Our Work
Milestones in CHF’s Health & Racial Equity Work
Following is a list of activities the Foundation has engaged in to advance racial and health equity (the story of our journey can be also found in our 2009 Annual Report, Health Justice: A Conversation).
2012:
- CHF holds its 2012 Annual Meeting, Connecting Communities: Advancing Regional Solutions For Health Equity, featuring Angela Glover Blackwell from PolicyLink.
- CHF writes article, Charting a Path Toward Health Equity, for Grantmakers in Health’s 2012 annual meeting Health and Equity for All, discussing the evolution of the Foundation’s work to address health equity in the DC metro region.
- In her acceptance speech for the 2012 Terrance Keenan Leadership Award, CHF President/CEO Margaret O’Bryon highlights the critical role health philanthropy must play in advancing equity.
- CHF hosts a training for its advocacy grantees and their key partners on Communicating Health and Racial Equity facilitated by Berkeley Media Studies Group.
- CHF supports 1-1 technical assistance to grantees to advance diversity, equity and inclusion within their organizations in partnership with OpenSource Leadership Strategies, Inc.

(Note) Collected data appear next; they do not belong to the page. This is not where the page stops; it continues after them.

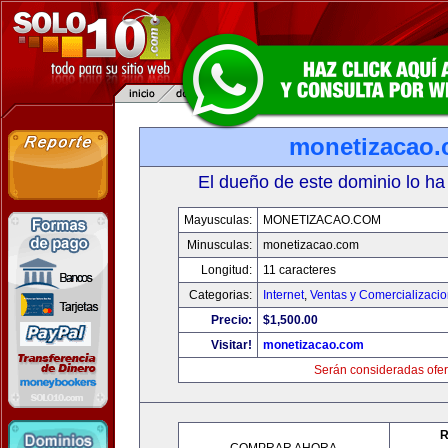
monetizacao
El dueño de este dominio lo ha
Mayusculas:
MONETIZACAO.COM
Minusculas:
monetizacao.com
Longitud:
11 caracteres
Categorias:
Internet
,
Ventas y Comercializaci
Precio:
$1,500.00
Visitar!
monetizacao.com
Serán consideradas ofer
R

- CHF releases 2011 annual report, Building Equity: Community Empowerment as a Path to Better Health, featuring innovative, grassroots solutions to improving health and wealth in communities.
2009 - 2011:
2006 – 2008:
- CHF holds its 2006 Annual Meeting, Roots and Remedies: Creating Health Equality Through Social Justice, featuring Dr. Camara P. Jones, Research Director on the Social Determinants of Health at the Centers for Disease Control and Prevention, as the keynote speaker.
- CHF participates in the Applied Research Center’s and the Philanthropic Initiative for Racial Equity’s Racial Justice Grantmaking Assessment pilot project which was designed to help foundation staff and leaders understand the benefits of being explicit about racial equity, and to determine the degree to which their work is advancing racial justice. The process was featured in the 2009 report, Catalytic Change: Lessons Learned from the Racial Justice Grantmaking Assessment.
- CHF staff engages in facilitated discussions on the link between social and health inequity using the documentary Unnatural Causes: Is Inequality Making Us Sick?
- CHF holds its 2007 Annual Meeting, Unnatural Causes: Is Inequality Making Us Sick?, previewing the first episode of the documentary followed by keynote speaker Dr. Adewale Troutman, former Director of the Louisville (KY) Metro Public Health & Wellness Department and founder of its Center for Health Equity, who was featured in the film.
- CHF Board of Trustees engage in a facilitated meeting and discussion on structural racism’s impact on racial and ethnic health inequities for communities of color as it relates to Foundation’s health disparity focus.
- CHF, continuing its health justice theme, holds its 2008 Annual Meeting featuring Sarah Jones in her one-woman play, A Right to Care.
2004 – 2005:
- CHF conducts five Community Health Speakouts across the region in which community members identify racism as a factor contributing to racial health inequities. CHF commits to convening “community-wide health equality dialogues that address racial and ethnic disparities, particularly the impact of structural racism, on the health and well-being of communities of color in the region.”
- CHF staff engages an internal learning process on structural racism and its historic and contemporary implications with viewings and facilitated discussions of the documentary Race: The Power of an Illusion.